The final event of the day is an appearance on MS-NBC's Equal Time TV show. It is similar to CNN's Crossfire, but with Oliver North representing the Republicans and Paul Begala the Democrats.
In the first half of tonight's show they have two opposing guests, one a Democrat and one a Republican, the usual format. The Republican is Armstrong Williams, a prominent radio talk-show host who often appears on TV as an apologist for the Republicans. We chat before the show and he tells Jim Babka to be sure to call him to arrange for me to be on his radio show.
Since I'm neither Republican nor Democrat, I'm the only guest in my 12-minute segment. The interview goes very well. I'm able to dominate the conversation and get across many of the points I want to emphasize, no matter what questions are asked.

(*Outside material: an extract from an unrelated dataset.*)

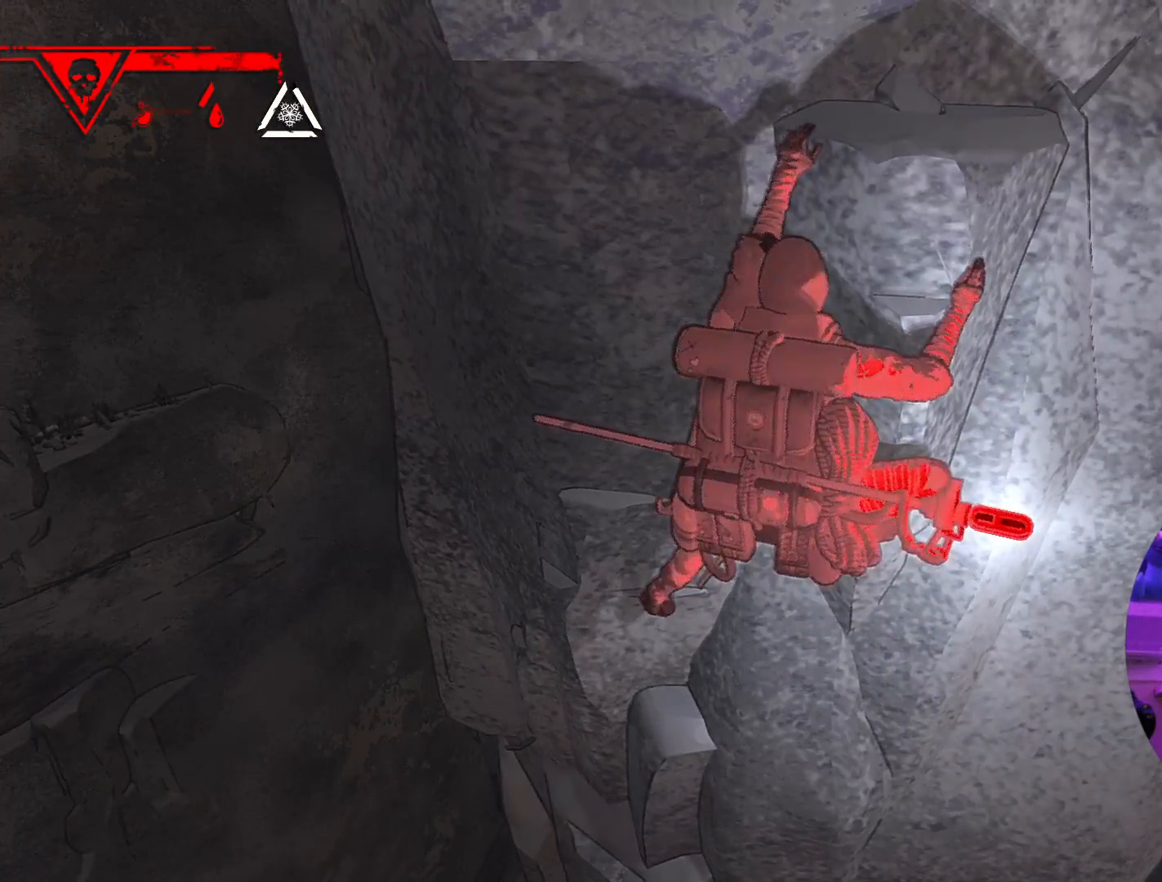
{"buttons": [], "left_stick": "up", "right_stick": "center", "events": []}
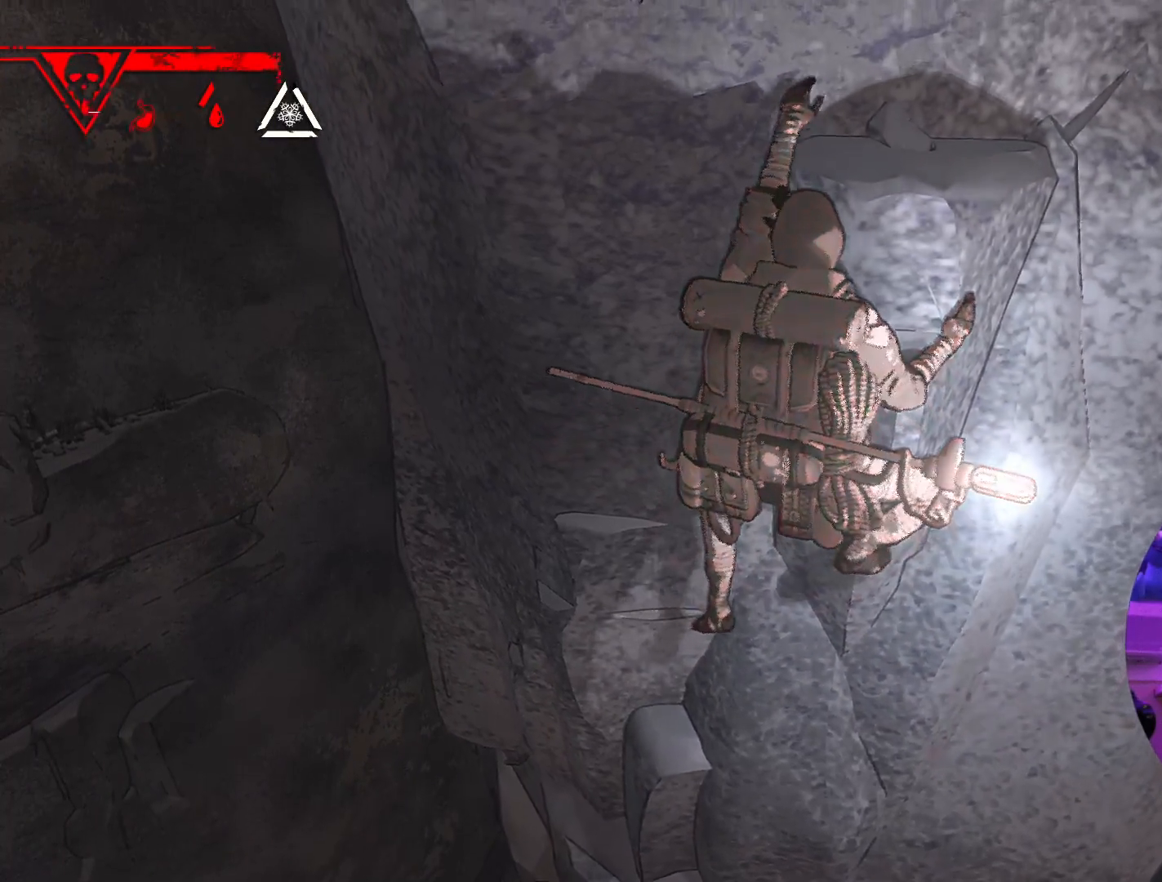
{"buttons": [], "left_stick": "up", "right_stick": "center", "events": []}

Both hosts are in favor of the Drug War. Begala asks why I'm not a Republican, since my only difference with North is over the Drug War— and otherwise we both want smaller government. I point out that the Republicans don't deliver on smaller government, just as the Democrats don't deliver on respect for personal liberty or world peace.
Then Begala tries to engage me in a debate about the limits of the Constitution. As I can see that this could go on endlessly, I complain that we're missing the point. I shamelessly turn to the camera and say, "The real issue is whether you think government is too big, about right, or too small. If you think government is too big, you have only one choice— vote Libertarian." I expect North or Begala to interrupt me; neither does. I also expect the director to switch to a different camera, but he doesn't. I get a clear shot at the audience. I wind up inviting viewers to visit my website, and Begala apparently is so taken by surprise that he repeats my web address.
Friday, July 7, 2000— Washington, D.C.
My first interview is a 15-minute phone conversation with Marc Roberts at WERC in Birmingham, Alabama. At one point, he says, "Wait a minute. Are you saying we should legalize drugs???" He is astounded at the idea— and apparently is hearing it for the first time (maybe he just came back from a 20-year space mission). He says, "That's wacko!" I ask, "Was it wacko when alcohol Prohibition was repealed in the 1930s — ending the gang warfare, drive-by shootings, and police corruption?" Because he's never discussed the subject before (and he's a talk-show host!), he's at a severe disadvantage in the ensuing discussion.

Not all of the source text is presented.